The gas impacts the brain cells' ability to use food and glucose, and ultimately resulting in the destruction of synapses, where the cells connect so information can be stored and memories made.

''So just think about this. If this protein is being chewed up, then neuron-to-neuron communication is disrupted,'' said Dr Nilkantha Sen, neuroscientist at the university's medical school. ''If it continues to happen in your brain or in my brain, our memory will be shut down.''

Sen is referencing damage to the protein PSD95, which is essential to the framework of the synapses that connect brain cells and gets modified by the gas hydrogen sulphide.

Loss of PSD95 already is implicated in dementia as well as depression, anxiety disorders, and addiction. IL-1 beta signalling in the brain plays a critical role in learning and memory however, the rapid accumulation that follows injury appears to have the opposite effect.

Two years ago, Sen was among the first to find that, at least in mice, stress, like an injury, upregulates expression of the IL-1 beta receptor on neurons, and that's where the trouble begins.

Essentially immediately, the activated receptor upregulates another transmitter, hydrogen sulphide, a gas better known for its ability to dilate blood vessels.

But as with IL-1 beta, at high levels, the gas seems more bent on cell destruction.

''It is maintained at a threshold level in every tissue of our body. But when it increases, it produces adverse reactions,'' Sen said.

In this case, hydrogen sulphide modifies GAPDH, an enzyme essential to the brain cell's ability to use its major food source, glucose.

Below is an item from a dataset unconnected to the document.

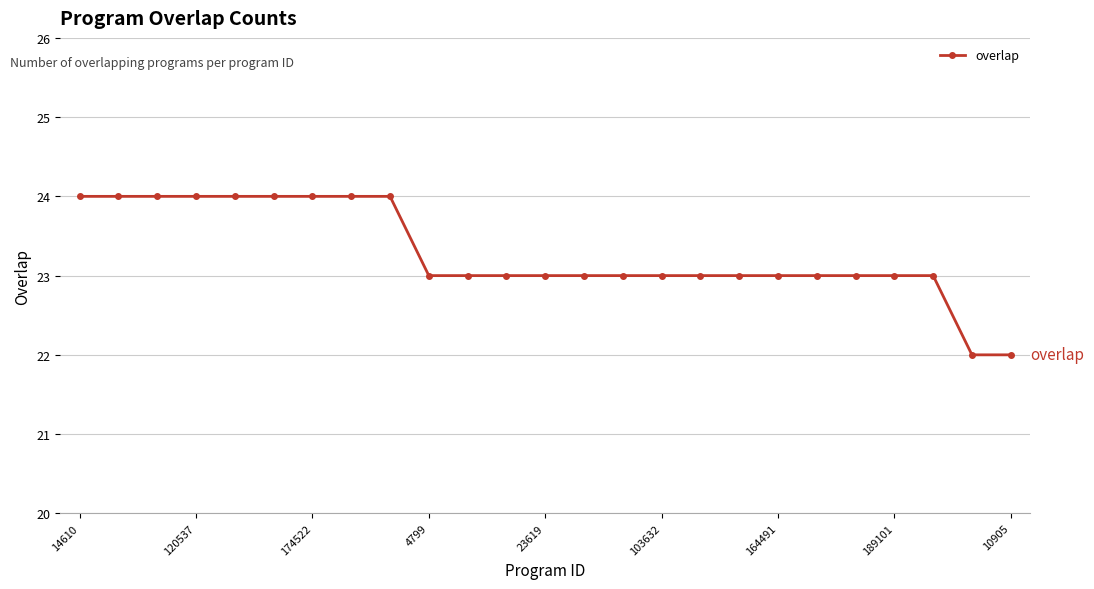

What is the greatest value displayed?

24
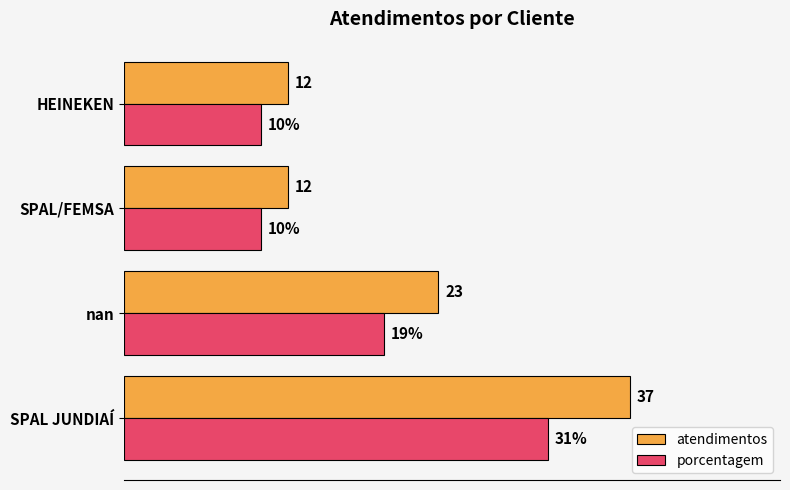

At which category is the sum across all series the highest?

SPAL JUNDIAÍ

The modified GAPDH then binds with Siah, a protein important to the body's ability to degrade improperly folded proteins.

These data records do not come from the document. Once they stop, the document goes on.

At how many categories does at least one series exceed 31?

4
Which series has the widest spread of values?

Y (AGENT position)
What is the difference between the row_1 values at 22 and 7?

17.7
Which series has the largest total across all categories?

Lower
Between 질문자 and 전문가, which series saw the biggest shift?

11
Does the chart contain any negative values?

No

In this situation, Siah binds to and degrades PSD95, a molecule essential to the scaffolding of the synapses. Sen and his colleagues note that Siah's attack on PSD95 may be considered a general mechanism for inflammation-associated synaptic and memory damage.

''It kills a very important protein for synaptic plasticity,'' Sen said.

''This is a completely novel mechanism,'' which Sen said he hopes will one day translate to a novel therapy for several neurodegenerative disorders as well as brain injury by targeting modified GAPDH.

The study was published in the journal Molecular Cell.